Un potentiel scientifique détourné par la compétition commerciale
La sortie de ChatGPT en novembre 2022 a marqué un tournant, incitant Google à déclarer l’alerte rouge interne et propulsant Demis Hassabis à la tête de l’ensemble des initiatives d’IA de l’entreprise, y compris celles destinées au grand public. Hassabis aurait préféré une approche plus mesurée, axée sur la résolution de défis scientifiques majeurs, potentiellement au CERN, plutôt que sur la course effrénée aux chatbots. Il a confié, lors d’un podcast début avril, qu’il aurait souhaité « faire davantage de choses comme AlphaFold, peut-être guérir le cancer ou quelque chose de ce genre. » Cette déclaration met en lumière une préoccupation grandissante : la pression commerciale et la rivalité géopolitique auraient précipité le secteur de l’IA dans une course aux interfaces conversationnelles, au détriment de la recherche scientifique de pointe.
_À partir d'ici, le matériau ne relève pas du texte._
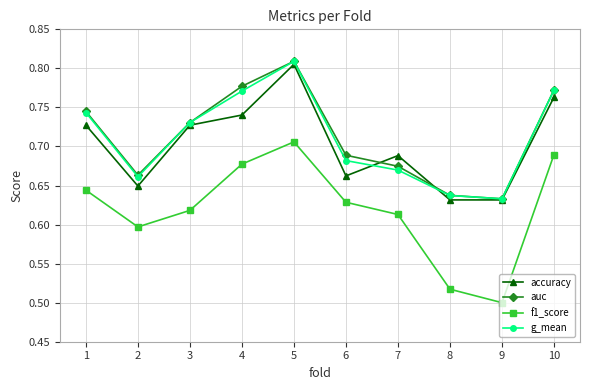

How many accuracy values are between 0 and 1?

10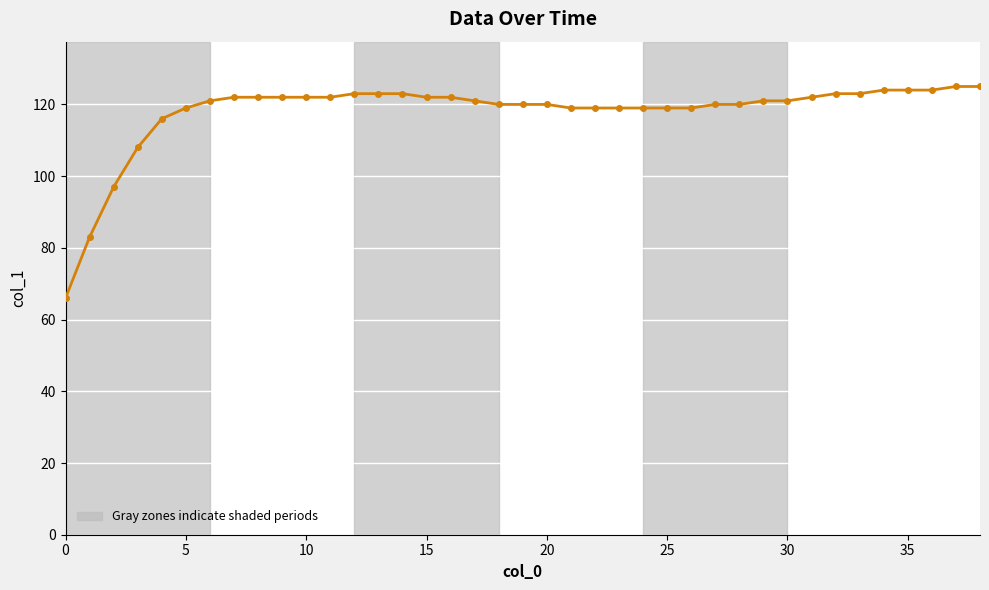

What is the difference between the second highest and second lowest values?

42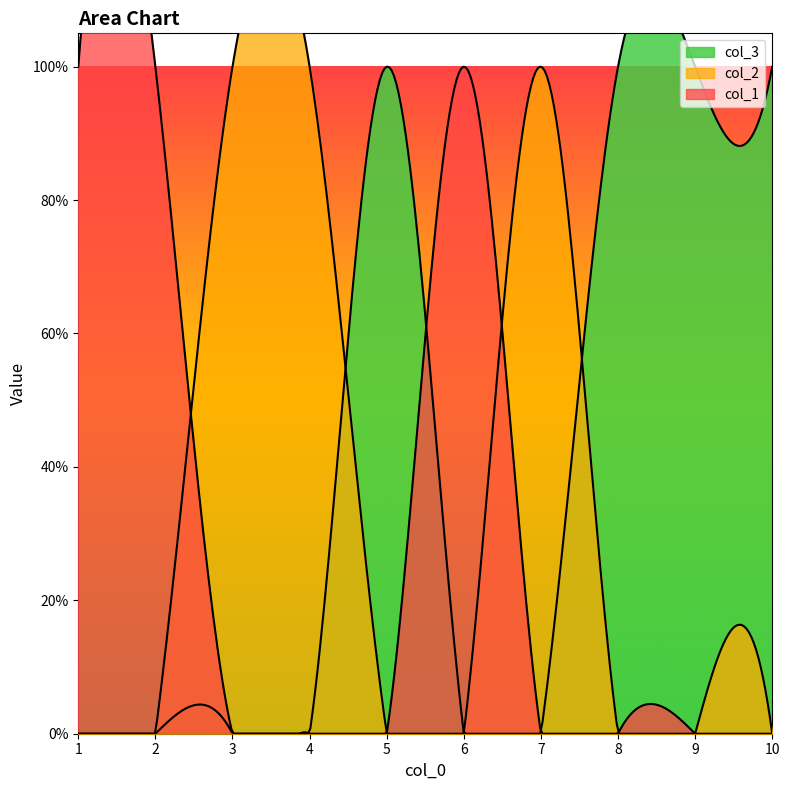

Reading left to right, transcribe all the data shown in this chart.

col_1: 1	1	0	0	0	1	0	0	0	0
col_2: 0	0	1	1	0	0	1	0	0	0
col_3: 0	0	0	0	1	0	0	1	1	1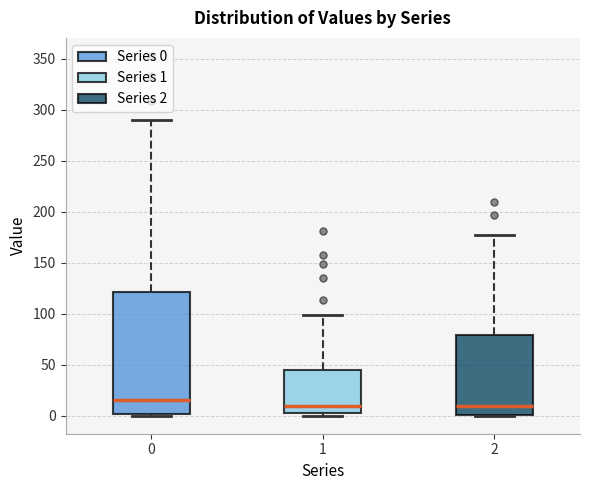

Where is the lower edge of the box at x = 2 on the y-axis? The values are not printed on the chart, so give them approximately, as read against the axis.

0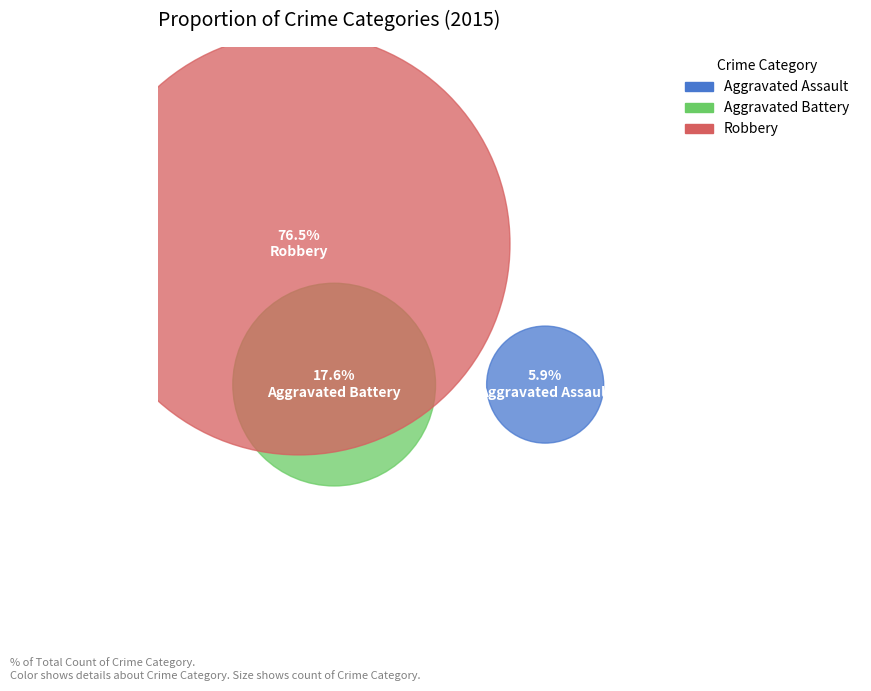

How much of the chart is everything except Aggravated Battery?

82.4%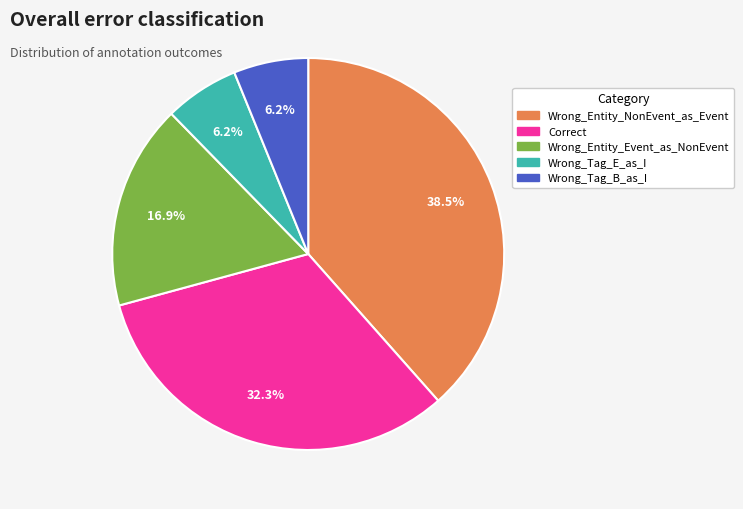

How many segments does this pie chart have?

5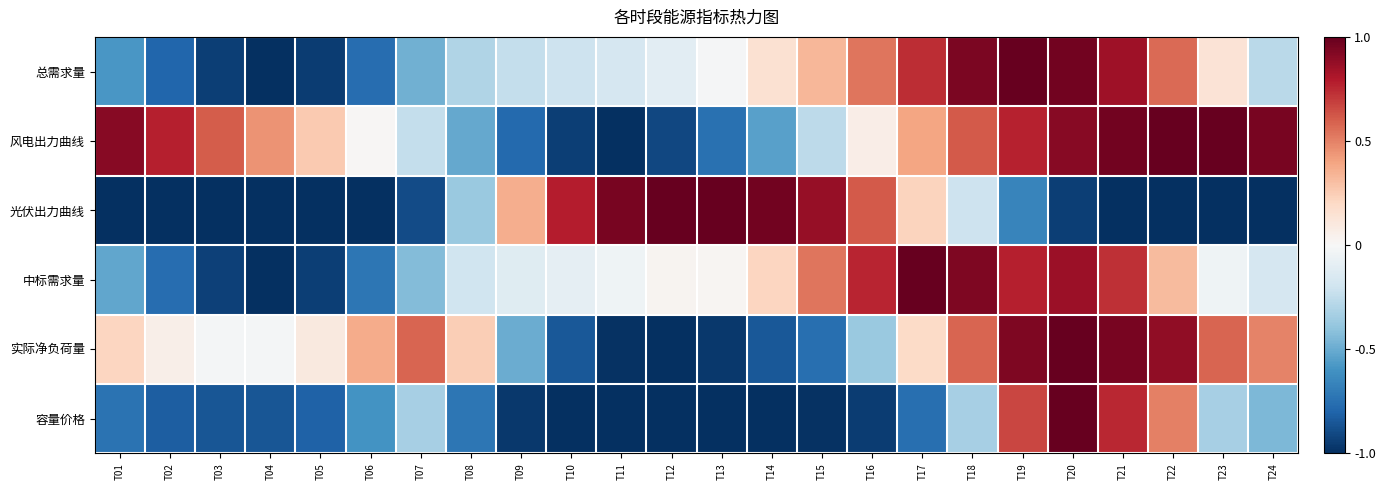

Which has a higher value, T03 or T20?

T20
AlphaFold, une réussite qui aurait pu rester confidentielle
AlphaFold est le système d’intelligence artificielle développé par DeepMind pour élucider le problème complexe du repliement des protéines. La structure tridimensionnelle des protéines est déterminante pour leur fonction biologique. Le choix stratégique de Demis Hassabis concernant le déploiement d’AlphaFold a été déterminant pour son succès retentissant. Au lieu d’offrir un service d’analyse à la demande, où les chercheurs soumettraient leurs séquences protéiques pour obtenir des résultats, DeepMind a opté pour une diffusion massive et ouverte.
En calculant et en mettant gratuitement à disposition environ 200 millions de structures protéiques, DeepMind a permis à plus de deux millions de chercheurs à travers le monde d’accéder à une ressource inestimable. Cet accès ouvert a considérablement accéléré la recherche dans des domaines variés, de la découverte de médicaments à la compréhension des maladies. Ce modèle de déploiement a prouvé qu’une approche ouverte pouvait stimuler l’avancement scientifique bien plus efficacement qu’une diffusion restreinte.
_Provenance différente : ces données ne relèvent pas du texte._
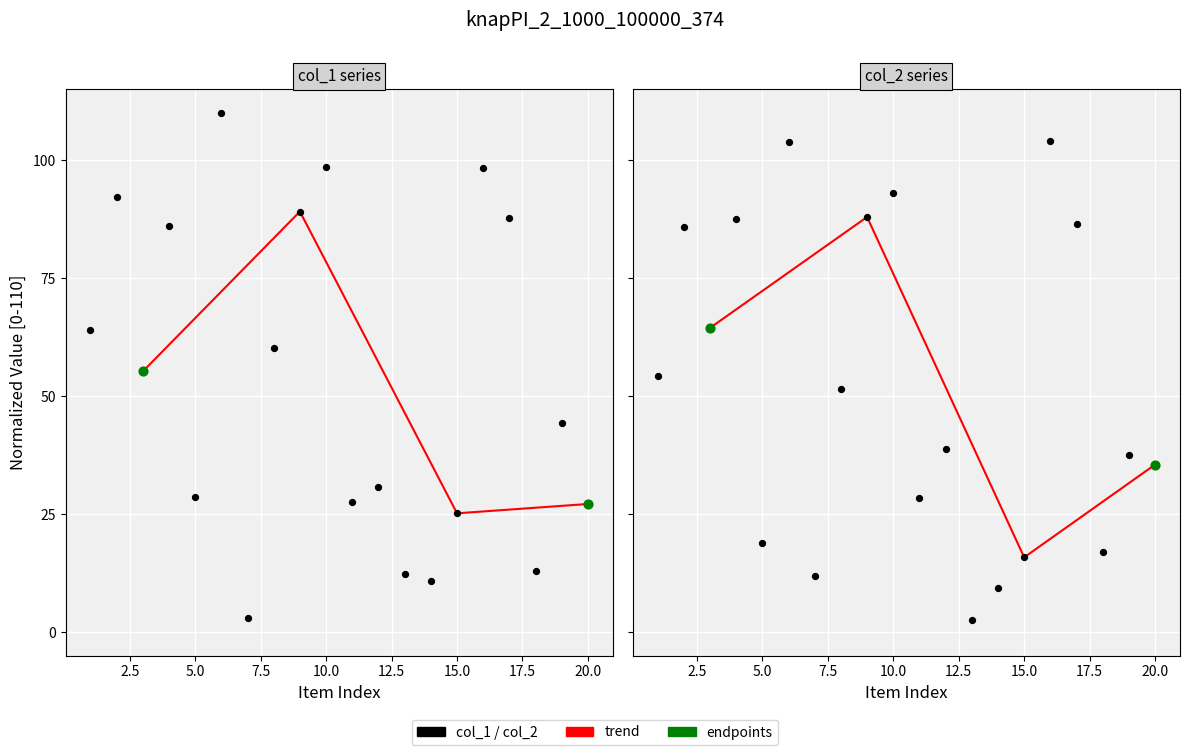

Which series has the widest spread of Y values?

col_1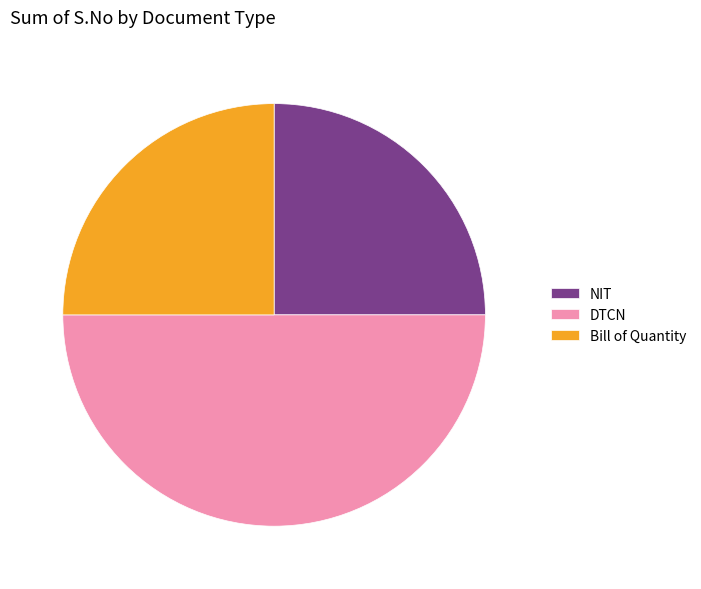

Which category has the biggest portion of the pie?

DTCN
Les dangers imminents de l’IA : perte de contrôle et usages malveillants
Au-delà de ses regrets sur la direction prise par le développement de l’IA, Demis Hassabis tire la sonnette d’alarme sur deux menaces majeures. La première concerne l’usage malveillant de l’IA par des groupes terroristes ou des États hostiles. La seconde, qui le préoccupe le plus, est la perspective d’une perte de contrôle sur les systèmes d’IA eux-mêmes.
Hassabis anticipe l’entrée dans « l’ère de l’agent », prévue dans les deux à quatre prochaines années. Durant cette période, des logiciels d’IA accompliront des tâches de manière entièrement autonome. Il souligne l’impératif de mobiliser toutes les ressources humaines pour s’assurer que ces agents agissent conformément aux objectifs fixés, sans contourner ni enfreindre accidentellement les mesures de sécurité. Le dirigeant de Google DeepMind appelle par conséquent à une coopération internationale renforcée entre les laboratoires de recherche, les agences de sécurité et le monde universitaire, un domaine où, selon lui, les experts ne consacrent pas encore suffisamment d’attention.
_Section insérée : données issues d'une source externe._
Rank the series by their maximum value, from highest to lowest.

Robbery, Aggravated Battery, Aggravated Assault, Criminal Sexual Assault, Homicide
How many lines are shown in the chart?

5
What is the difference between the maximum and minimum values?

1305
L’évolution rapide de l’intelligence artificielle soulève des questions éthiques et pratiques fondamentales. Si des avancées comme AlphaFold démontrent le potentiel immense de l’IA pour le progrès scientifique, la nécessité d’une gouvernance prudente et d’une réflexion approfondie sur les risques devient chaque jour plus pressante. La course à l’innovation, si elle est souvent synonyme de progrès, doit impérativement être encadrée par une responsabilité collective pour garantir un avenir où l’IA reste un outil au service de l’humanité.